MGR ALBERT DAVID GOMEZ: Une victime innocente de l'opposition guinéenne

Le dialogue politique inclusif qui se tient jusqu’ici au Palais du peuple bat de l’aile. Pour beaucoup d’observateurs d’ailleurs, le terme d’échec est celui qui convient le mieux pour décrire ce vers quoi ce dialogue s’achemine "tristement". Les critiques qui fusent particulièrement de l’opposition pour dénoncer une certaine attitude du président du comité de facilitation, Mgr Albert David Gomez, sont annonciatrices des couleurs. Désormais, le déficit de confiance qui avait été souvent pointé au sein de la classe politique guinéenne, semble aussi toucher, le chef de l’église anglicane. Pourtant, ce dernier était encore l’une des rares personnalités du pays à bénéficier d’un minimum d’autorité morale qui fasse consensus. Mais en réalité, le malheureux homme d’église s’est retrouvé dans une situation où les chances de réussite étaient plutôt minimales. La responsabilité du fiasco en vue sera donc plutôt collective... 13:25 18-2-2012

La classe politique ne cessera décidément jamais de décevoir le peuple au nom duquel elle dit se battre. Pour s’en rendre compte, il suffit d’évaluer l’impression générale qui se dégage du cuisant échec qui est en passe de caractériser la fin du dialogue politique.

Plus d’un mois d’assises, de pourparlers, de discussions, d’interminables débats. Et enfin de compte, rien ! C’est tout simplement lamentable. Aujourd’hui, on est pratiquement de retour à la case départ. Les antagonismes politiques menacent la tenue des élections législatives dans un climat de sérénité et de paix retrouvée. Ce qui risque bien entendu d’enfoncer davantage les clivages politico-communautaristes qui mettent à rude épreuve le tissu social.

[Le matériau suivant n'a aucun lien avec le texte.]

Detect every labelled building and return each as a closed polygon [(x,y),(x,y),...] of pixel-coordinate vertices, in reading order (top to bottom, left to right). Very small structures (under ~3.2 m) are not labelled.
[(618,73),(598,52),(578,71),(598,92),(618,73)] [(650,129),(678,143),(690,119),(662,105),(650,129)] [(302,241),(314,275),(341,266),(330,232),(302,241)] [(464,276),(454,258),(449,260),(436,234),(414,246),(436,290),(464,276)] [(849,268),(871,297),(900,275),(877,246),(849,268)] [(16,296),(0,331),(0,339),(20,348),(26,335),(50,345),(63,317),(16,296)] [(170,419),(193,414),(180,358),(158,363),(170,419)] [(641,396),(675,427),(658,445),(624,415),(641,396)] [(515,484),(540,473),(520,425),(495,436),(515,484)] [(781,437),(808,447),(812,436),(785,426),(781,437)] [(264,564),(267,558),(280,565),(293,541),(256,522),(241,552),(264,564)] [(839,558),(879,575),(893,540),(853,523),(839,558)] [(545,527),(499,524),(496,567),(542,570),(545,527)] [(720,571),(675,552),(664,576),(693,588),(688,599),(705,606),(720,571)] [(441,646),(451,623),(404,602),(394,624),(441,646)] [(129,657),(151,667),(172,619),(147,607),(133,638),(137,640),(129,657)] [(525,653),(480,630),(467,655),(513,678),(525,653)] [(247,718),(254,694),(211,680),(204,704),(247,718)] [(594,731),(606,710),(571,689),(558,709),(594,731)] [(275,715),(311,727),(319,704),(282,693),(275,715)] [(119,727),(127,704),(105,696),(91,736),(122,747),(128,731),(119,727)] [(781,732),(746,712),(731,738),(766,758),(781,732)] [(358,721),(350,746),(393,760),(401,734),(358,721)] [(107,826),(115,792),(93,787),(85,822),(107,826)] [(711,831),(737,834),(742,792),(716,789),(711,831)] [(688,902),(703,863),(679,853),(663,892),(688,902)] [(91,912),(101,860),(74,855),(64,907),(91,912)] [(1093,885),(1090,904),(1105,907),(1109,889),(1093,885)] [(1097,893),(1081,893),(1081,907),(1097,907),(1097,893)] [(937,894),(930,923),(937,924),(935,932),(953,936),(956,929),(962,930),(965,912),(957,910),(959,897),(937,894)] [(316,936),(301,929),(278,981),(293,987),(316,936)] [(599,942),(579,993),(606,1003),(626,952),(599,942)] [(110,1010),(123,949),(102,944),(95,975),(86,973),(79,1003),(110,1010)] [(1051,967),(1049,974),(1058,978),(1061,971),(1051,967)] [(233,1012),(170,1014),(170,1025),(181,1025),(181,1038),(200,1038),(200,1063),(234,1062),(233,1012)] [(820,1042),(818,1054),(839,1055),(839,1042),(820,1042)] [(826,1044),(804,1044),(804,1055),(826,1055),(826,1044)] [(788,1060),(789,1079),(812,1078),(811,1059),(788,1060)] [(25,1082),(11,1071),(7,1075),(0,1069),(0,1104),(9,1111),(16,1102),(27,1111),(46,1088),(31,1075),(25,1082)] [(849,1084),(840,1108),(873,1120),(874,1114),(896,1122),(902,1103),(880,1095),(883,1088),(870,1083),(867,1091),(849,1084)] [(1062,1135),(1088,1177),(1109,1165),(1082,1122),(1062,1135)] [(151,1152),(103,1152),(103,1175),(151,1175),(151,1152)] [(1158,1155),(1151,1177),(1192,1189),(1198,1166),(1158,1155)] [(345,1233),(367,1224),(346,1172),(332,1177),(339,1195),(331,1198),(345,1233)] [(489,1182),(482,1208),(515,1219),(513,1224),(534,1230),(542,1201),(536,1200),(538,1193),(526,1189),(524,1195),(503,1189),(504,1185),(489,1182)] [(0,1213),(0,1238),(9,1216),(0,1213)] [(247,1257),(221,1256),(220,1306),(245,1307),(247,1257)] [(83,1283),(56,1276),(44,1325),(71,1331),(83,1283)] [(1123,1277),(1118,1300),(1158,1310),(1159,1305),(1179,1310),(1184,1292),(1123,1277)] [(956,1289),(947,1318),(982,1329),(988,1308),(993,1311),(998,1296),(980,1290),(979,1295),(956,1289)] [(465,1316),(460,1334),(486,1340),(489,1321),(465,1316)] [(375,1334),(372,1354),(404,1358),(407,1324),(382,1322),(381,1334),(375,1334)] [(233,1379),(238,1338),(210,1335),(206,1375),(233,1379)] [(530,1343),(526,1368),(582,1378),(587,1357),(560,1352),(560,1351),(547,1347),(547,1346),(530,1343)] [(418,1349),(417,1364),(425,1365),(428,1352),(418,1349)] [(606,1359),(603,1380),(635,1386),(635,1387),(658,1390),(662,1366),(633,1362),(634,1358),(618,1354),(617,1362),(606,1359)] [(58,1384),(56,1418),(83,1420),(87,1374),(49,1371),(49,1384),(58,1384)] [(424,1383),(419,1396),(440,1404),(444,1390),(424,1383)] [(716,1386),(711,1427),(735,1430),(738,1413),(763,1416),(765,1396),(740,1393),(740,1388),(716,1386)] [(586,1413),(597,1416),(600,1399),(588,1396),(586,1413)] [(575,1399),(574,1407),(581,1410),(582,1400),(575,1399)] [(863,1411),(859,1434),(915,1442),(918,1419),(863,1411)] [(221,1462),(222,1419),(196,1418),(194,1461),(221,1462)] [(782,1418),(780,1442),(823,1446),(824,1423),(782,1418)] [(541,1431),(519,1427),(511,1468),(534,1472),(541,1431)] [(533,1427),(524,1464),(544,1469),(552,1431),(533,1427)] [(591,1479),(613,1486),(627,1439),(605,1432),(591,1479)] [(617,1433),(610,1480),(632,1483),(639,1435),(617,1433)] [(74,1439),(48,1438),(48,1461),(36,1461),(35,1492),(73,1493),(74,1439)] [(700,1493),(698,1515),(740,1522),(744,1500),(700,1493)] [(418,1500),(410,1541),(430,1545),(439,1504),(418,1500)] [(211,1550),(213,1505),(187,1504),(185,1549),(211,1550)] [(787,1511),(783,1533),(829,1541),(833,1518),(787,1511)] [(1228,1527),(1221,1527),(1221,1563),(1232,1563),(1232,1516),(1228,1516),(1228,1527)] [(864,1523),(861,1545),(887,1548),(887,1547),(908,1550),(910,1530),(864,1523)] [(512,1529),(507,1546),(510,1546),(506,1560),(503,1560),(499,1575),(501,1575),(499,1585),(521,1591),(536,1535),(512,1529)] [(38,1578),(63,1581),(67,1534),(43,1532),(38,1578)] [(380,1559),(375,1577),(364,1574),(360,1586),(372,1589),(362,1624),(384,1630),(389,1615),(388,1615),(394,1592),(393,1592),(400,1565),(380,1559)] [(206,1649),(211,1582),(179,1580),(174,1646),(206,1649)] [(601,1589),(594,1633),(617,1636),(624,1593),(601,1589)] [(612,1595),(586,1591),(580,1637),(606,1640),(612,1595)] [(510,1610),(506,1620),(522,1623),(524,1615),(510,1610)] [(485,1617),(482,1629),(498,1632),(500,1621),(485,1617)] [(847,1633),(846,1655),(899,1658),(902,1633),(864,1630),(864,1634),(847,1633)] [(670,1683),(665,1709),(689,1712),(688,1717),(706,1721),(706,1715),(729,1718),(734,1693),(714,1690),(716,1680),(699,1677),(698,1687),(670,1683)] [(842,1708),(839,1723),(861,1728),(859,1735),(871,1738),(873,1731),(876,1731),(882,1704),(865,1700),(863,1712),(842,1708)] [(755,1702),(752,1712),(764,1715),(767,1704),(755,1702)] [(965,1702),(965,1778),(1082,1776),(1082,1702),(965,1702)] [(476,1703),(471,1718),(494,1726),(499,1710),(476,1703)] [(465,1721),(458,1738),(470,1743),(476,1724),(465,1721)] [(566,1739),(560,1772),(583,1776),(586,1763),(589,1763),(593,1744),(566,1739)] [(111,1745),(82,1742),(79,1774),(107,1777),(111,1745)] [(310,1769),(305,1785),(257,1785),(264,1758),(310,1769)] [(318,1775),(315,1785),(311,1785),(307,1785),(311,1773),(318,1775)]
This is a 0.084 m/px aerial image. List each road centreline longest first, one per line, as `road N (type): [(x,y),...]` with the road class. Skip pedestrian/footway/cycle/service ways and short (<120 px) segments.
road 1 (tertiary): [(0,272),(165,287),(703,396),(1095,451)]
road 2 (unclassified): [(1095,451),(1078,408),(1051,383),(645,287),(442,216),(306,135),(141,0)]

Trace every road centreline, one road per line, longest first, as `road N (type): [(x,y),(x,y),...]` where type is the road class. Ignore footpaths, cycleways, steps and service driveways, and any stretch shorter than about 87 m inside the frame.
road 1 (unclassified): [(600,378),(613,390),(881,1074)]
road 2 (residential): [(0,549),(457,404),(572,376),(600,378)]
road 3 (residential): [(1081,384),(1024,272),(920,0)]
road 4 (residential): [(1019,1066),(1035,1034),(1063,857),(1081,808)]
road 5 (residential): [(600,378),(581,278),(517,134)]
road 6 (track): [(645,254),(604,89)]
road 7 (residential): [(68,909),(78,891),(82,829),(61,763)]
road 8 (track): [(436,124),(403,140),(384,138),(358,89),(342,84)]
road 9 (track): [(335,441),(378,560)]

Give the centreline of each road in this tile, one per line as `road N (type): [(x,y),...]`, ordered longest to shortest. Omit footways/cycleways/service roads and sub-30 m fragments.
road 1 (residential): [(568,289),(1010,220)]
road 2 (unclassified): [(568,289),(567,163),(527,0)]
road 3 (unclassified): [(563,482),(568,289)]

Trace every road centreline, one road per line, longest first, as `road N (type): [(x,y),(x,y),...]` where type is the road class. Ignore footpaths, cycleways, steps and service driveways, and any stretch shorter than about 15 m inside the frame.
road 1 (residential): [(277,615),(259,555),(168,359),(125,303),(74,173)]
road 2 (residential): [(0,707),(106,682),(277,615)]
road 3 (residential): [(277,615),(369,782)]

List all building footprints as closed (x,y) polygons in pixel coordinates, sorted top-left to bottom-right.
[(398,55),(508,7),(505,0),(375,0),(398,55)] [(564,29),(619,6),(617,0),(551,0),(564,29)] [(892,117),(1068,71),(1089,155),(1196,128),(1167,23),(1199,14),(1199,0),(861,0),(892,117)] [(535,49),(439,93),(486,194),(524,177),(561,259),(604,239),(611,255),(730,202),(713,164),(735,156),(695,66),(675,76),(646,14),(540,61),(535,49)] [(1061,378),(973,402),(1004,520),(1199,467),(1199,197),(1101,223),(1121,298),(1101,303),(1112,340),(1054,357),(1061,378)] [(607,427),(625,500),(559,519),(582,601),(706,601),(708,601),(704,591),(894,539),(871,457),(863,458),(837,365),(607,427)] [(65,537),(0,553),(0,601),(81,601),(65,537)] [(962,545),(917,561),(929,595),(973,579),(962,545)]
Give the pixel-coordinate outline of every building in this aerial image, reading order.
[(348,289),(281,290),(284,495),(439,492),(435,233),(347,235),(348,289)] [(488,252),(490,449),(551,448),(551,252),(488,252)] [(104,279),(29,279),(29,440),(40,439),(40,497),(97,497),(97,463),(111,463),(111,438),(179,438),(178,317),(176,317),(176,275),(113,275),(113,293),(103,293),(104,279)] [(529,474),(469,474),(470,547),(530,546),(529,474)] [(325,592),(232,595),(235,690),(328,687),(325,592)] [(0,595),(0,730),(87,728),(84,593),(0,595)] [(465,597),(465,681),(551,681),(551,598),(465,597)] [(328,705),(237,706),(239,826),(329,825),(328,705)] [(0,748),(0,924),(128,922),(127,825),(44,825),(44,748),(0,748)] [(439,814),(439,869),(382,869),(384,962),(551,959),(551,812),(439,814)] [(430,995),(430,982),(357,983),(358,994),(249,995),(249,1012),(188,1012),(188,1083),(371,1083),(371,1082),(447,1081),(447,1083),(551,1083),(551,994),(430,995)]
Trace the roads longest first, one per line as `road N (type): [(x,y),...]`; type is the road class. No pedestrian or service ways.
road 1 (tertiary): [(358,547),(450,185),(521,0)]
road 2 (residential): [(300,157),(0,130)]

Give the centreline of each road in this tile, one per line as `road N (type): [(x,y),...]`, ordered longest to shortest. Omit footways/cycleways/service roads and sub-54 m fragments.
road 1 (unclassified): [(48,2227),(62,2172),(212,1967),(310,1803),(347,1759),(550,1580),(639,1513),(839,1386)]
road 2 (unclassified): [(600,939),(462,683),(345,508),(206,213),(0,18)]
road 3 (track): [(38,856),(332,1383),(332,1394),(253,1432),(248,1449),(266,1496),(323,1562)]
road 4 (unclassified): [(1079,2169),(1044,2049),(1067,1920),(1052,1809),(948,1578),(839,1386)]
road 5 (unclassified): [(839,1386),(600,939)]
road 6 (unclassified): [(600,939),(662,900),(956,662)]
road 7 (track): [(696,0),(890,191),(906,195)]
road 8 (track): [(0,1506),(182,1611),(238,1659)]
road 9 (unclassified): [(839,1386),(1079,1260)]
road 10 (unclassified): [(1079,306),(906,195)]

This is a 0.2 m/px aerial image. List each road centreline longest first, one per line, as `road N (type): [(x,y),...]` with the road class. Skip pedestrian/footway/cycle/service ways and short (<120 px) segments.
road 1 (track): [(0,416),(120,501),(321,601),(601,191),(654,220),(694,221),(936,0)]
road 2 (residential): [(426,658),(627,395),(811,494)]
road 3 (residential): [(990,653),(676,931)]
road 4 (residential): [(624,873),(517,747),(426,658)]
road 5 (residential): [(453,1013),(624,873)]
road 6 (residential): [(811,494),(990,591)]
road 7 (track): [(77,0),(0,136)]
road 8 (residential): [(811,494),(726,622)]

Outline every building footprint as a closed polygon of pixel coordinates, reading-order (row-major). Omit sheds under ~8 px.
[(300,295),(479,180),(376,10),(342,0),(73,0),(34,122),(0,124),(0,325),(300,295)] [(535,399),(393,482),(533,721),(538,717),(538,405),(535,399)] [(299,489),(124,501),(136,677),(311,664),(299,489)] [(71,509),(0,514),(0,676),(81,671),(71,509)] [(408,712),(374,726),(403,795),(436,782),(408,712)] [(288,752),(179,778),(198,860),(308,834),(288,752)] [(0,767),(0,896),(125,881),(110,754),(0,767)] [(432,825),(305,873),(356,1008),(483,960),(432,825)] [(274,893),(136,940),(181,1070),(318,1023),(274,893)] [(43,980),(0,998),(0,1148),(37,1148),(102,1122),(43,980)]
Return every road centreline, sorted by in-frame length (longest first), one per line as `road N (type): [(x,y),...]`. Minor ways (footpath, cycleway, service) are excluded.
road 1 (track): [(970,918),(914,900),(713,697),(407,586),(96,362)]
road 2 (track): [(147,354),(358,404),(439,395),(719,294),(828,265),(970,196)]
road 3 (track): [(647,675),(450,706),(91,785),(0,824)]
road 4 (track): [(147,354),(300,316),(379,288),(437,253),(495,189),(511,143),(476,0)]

Mais au-delà de cette crise politique, on a de plus en plus le sentiment que la Guinée souffre d’une véritable crise morale. Une crise morale qui laisse croire que le pays ne dispose d’aucune autorité au-dessus de tout soupçon. Déjà, entre les deux tours de l’élection présidentielle, ce même déficit d’autorité morale avait fait une regrettable brèche dans la souveraineté nationale du pays.

Aujourd’hui, le même scénario est sur le point de se répéter, pour la plus grande déception des Guinéens. En effet, flairant la fin du dialogue sans aucun consensus, l’opposition politique dans son ensemble, vient d’animer une conférence largement consacrée à une attaque en règle contre le facilitateur en chef, Mgr Albert David Gomez. On lui reproche tout à la fois une certaine partialité, un manque évident de poigne et une absence de pouvoir de décision. Selon l’opposition, le président du comité de facilitation se contente "d’enregistrer et de consigner les différents points de vue et opinions exprimés autour de la table du dialogue".

Peut-être bien que toutes ces critiques sont fondées. Mais la question est bien celle de savoir si c’est aujourd’hui seulement qu’il fallait faire ces remarques ?

Qu’avait-on fait au début du dialogue pour empêcher que l’on ne se retrouve dans ce cas de figure ?

N’aurait-il pas fallu commencer par définir de manière formelle la feuille de route et les termes de références du comité de facilitation ?

N’aurait-on pas mieux fait de définir préalablement le champ d’action et les prérogatives du comité de facilitation ?

Au lieu de se préoccuper de toutes ces questions cruciales et préalables, la classe politique, toutes tendances confondues, se comportant en amateurs ou tout simplement cédant à une certaine hypocrisie, avait foncé, tête bêche, dans un dialogue politique ne pouvait en être un. Etant donné qu’aussi bien l’opposition que la mouvance présidentielle s’étaient déclarées pour un processus de dialogue politique sincère, il leur revenait, à tous, de s’assurer de la transparence et de la crédibilité des conditions de départ. Ils ne l’ont pas fait et ils doivent tous assumer,  endosser la responsabilité de l’échec.

Ceci étant dit, le comité de facilitation lui-même, est-il exempt de tout reproche ?

Certainement pas. Certes, il était du devoir de la classe politique de contribuer à conférer au comité les conditions de la réussite de la mission, à elle confiée. Mais se sachant engagé dans une mission de portée historique, ce même comité aurait du et pu exiger de savoir qu’attendait-on précisément de lui. Il aurait d’autant plus exigé de s’assurer de ces conditions qu’aujourd’hui l’échec en perspective porte la marque de sa responsabilité, lui aussi.

Et puisqu’il ne l’a pas fait, il n’est pas moins comptable de l’échec que l’est la classe politique. Malheureusement, c’est encore et toujours, l’image et peut-être même la stabilité du pays qui en prennent un coup.